What is expected → Exactly as shown below, retype every line of the data.

- Opening Delimiter -

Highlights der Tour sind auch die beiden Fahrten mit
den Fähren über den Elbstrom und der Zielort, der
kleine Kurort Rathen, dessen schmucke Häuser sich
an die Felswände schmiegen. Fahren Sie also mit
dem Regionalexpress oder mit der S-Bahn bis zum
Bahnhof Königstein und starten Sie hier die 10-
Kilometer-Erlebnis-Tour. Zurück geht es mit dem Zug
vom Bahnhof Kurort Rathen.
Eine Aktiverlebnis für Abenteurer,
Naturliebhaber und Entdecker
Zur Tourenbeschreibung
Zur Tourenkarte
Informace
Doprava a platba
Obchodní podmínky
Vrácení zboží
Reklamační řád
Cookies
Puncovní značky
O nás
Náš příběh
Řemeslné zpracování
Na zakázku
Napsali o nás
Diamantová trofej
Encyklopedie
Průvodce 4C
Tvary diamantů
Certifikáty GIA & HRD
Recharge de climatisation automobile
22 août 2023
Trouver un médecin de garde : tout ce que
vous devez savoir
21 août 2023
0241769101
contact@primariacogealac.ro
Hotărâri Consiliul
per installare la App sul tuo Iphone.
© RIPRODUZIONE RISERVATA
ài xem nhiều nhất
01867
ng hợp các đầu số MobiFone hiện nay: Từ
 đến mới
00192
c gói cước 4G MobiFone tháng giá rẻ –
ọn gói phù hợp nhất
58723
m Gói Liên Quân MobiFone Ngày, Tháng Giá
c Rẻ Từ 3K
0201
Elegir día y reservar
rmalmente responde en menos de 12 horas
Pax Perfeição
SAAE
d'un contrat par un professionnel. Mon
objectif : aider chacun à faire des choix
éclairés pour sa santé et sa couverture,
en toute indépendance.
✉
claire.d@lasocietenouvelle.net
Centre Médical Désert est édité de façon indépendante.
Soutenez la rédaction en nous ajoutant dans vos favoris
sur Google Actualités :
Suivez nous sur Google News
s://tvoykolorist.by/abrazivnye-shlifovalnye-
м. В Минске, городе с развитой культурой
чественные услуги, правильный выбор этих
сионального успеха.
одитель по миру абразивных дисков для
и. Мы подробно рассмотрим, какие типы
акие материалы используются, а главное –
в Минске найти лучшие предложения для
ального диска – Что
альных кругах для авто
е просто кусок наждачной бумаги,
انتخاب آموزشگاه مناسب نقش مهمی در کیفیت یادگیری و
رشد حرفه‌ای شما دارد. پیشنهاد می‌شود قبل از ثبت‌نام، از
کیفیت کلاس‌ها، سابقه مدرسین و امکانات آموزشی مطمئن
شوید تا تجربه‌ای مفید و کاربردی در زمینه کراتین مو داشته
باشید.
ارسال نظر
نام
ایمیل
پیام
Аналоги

- Closing Delimiter -

Completed exercise →
Highlights der Tour sind auch die beiden Fahrten mit
den Fähren über den Elbstrom und der Zielort, der
kleine Kurort Rathen, dessen schmucke Häuser sich
an die Felswände schmiegen. Fahren Sie also mit
dem Regionalexpress oder mit der S-Bahn bis zum
Bahnhof Königstein und starten Sie hier die 10-
Kilometer-Erlebnis-Tour. Zurück geht es mit dem Zug
vom Bahnhof Kurort Rathen.
Eine Aktiverlebnis für Abenteurer,
Naturliebhaber und Entdecker
Zur Tourenbeschreibung
Zur Tourenkarte
Informace
Doprava a platba
Obchodní podmínky
Vrácení zboží
Reklamační řád
Cookies
Puncovní značky
O nás
Náš příběh
Řemeslné zpracování
Na zakázku
Napsali o nás
Diamantová trofej
Encyklopedie
Průvodce 4C
Tvary diamantů
Certifikáty GIA & HRD
Recharge de climatisation automobile
22 août 2023
Trouver un médecin de garde : tout ce que
vous devez savoir
21 août 2023
0241769101
contact@primariacogealac.ro
Hotărâri Consiliul
per installare la App sul tuo Iphone.
© RIPRODUZIONE RISERVATA
ài xem nhiều nhất
01867
ng hợp các đầu số MobiFone hiện nay: Từ
 đến mới
00192
c gói cước 4G MobiFone tháng giá rẻ –
ọn gói phù hợp nhất
58723
m Gói Liên Quân MobiFone Ngày, Tháng Giá
c Rẻ Từ 3K
0201
Elegir día y reservar
rmalmente responde en menos de 12 horas
Pax Perfeição
SAAE
d'un contrat par un professionnel. Mon
objectif : aider chacun à faire des choix
éclairés pour sa santé et sa couverture,
en toute indépendance.
✉
claire.d@lasocietenouvelle.net
Centre Médical Désert est édité de façon indépendante.
Soutenez la rédaction en nous ajoutant dans vos favoris
sur Google Actualités :
Suivez nous sur Google News
s://tvoykolorist.by/abrazivnye-shlifovalnye-
м. В Минске, городе с развитой культурой
чественные услуги, правильный выбор этих
сионального успеха.
одитель по миру абразивных дисков для
и. Мы подробно рассмотрим, какие типы
акие материалы используются, а главное –
в Минске найти лучшие предложения для
ального диска – Что
альных кругах для авто
е просто кусок наждачной бумаги,
انتخاب آموزشگاه مناسب نقش مهمی در کیفیت یادگیری و
رشد حرفه‌ای شما دارد. پیشنهاد می‌شود قبل از ثبت‌نام، از
کیفیت کلاس‌ها، سابقه مدرسین و امکانات آموزشی مطمئن
شوید تا تجربه‌ای مفید و کاربردی در زمینه کراتین مو داشته
باشید.
ارسال نظر
نام
ایمیل
پیام
Аналоги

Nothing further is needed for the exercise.